El Papa Benedicto XVI, en su reciente discurso en Westminster Hall, elogió a Reino Unido como «una democracia pluralista que da un gran valor a la libertad de expresión, la libertad de afiliación política y el respeto por la ley». El pontífice comentó que el posible conflicto entre conciencia y respeto por la ley es un desafío para la democracia, no un obstáculo infranqueable.
«Cada generación, mientras intenta promover el bien común, debe preguntarse siempre de nuevo: ¿cuáles son las exigencias que los Gobiernos pueden racionalmente imponer a sus propios ciudadanos y hasta dónde pueden extenderse? ¿A qué autoridad se puede apelar para resolver el dilema moral?». «Estos son interrogantes que nos llevan directamente al fundamento ético del discurso civil. Si los principios morales que sostienen el proceso democrático no se basan, a su vez, sobre algo más sólido que sobre el consenso social, entonces la fragilidad del proceso se muestra en toda su evidencia.

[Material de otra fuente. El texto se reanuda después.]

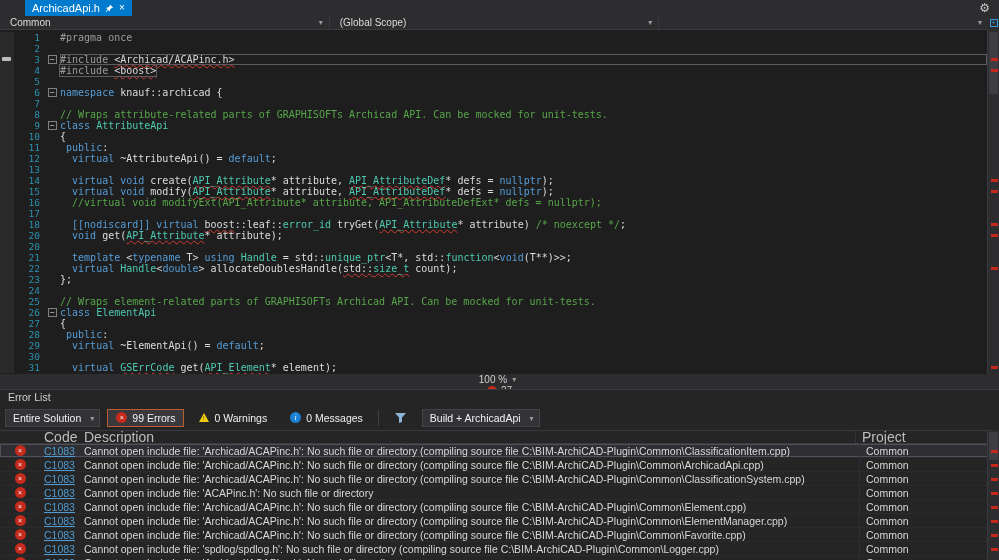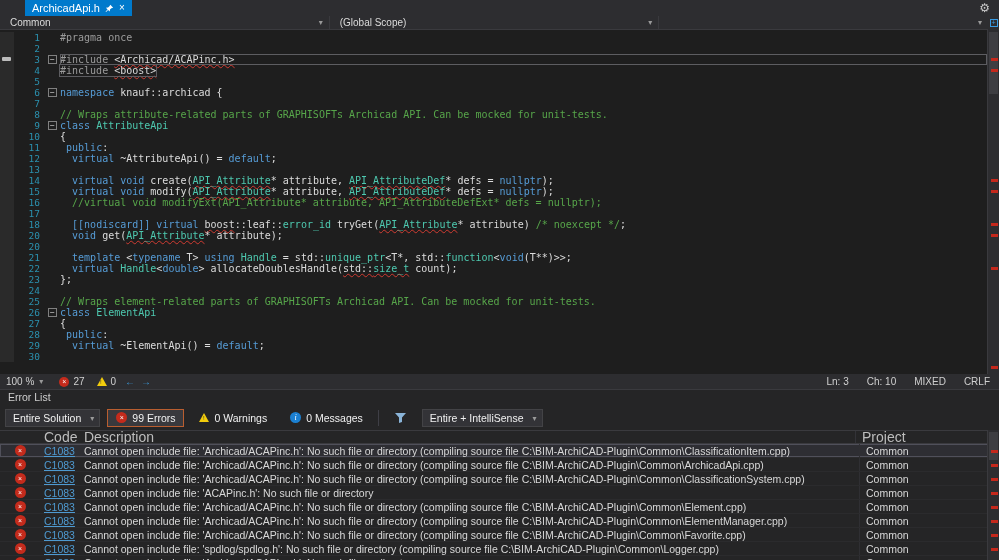"31" div.code-line { html: none -> <div><span></span><span>31</span><span></span><span><span> </span><span>virtual</span><span> </span><span>GSErrCode</span><span> get(</span><span>API_Element</span><span>* element);</span></span></div> }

Aquí se encuentra el verdadero reto de la democracia.”
Palabras pontificias que chirrian un tanto con la realidad del Estado Vaticano y la actualidad eclesial más reciente:
El canon 331 del actual Código de Derecho Canónico dice que el Romano Pontífice tiene, «en virtud de su función, potestad ordinaria, que es suprema, plena, inmediata y universal en la Iglesia, y que puede siempre ejercer libremente». El canon, por tanto, no establece, al menos en principio, límites a la potestad del Papa dentro de la Iglesia. Lo cual queda patente en el canon 333, párrafo tercero, donde se establece que «no cabe apelación ni recurso contra una sentencia o un decreto del Romano Pontífice». Más aún, el canon 1404 afirma taxativamente: «La Primera Sede por nadie puede ser juzgada». Lo que significa que la persona del Pontífice se halla fuera de cualquier fuero, eclesiástico o civil, ya que no hay ninguna autoridad superior a él que pueda juzgarle (8). Y para que no quede posibilidad alguna de limitar la potestad papal, el canon 1372 dispone que «quien recurre al Concilio Ecuménico o al Colegio de los Obispos contra un acto del Romano Pontífice, debe ser castigado con una censura». Sin duda alguna, los cánones que acabo de citar nos presentan un tipo de institución que, en realidad, está organizada y funciona de acuerdo con un sistema de gobierno que a lo que más se parece es a lo que siempre se ha considerado como una «monarquía absoluta». (José María Castillo. Editorial Nueva Utopía, colecc. Alternativa», nº 5, Madrid 1999)
La pasada semana tuvo lugar en Madrid el Congreso que anualmente celebra la “Asociación de Teólogos y Teólogas Juan XXIII” (este año sobre “Teología y Pobreza”). Al finalizar dicho congreso, el teólogo y secretario de la Asociación, Juan José Tamayo publicó este comentario:
“Desde hace 15 años el congreso se celebra en la sede de Comisiones Obreras de Madrid-Región. No es este un dato irrelevante. Tratándose de un encuentro de cristianos, de teólogos, de movimientos, lo propio sería que tuviera lugar en algún local de la Iglesia católica. ¿Por qué entonces celebrarlo en la sede de un sindicato laico y de clase? La respuesta es simple: porque las autoridades eclesiásticas no permiten hacerlo en sus locales. Es una prueba más de la falta de libertad de expresión, reunión y asociación que reina en la Iglesia católica. La hospitalidad, regla fundamental de humanización y principio ético de las religiones, parece haber cambiado de lugar social y ha pasado a los movimientos sociales.”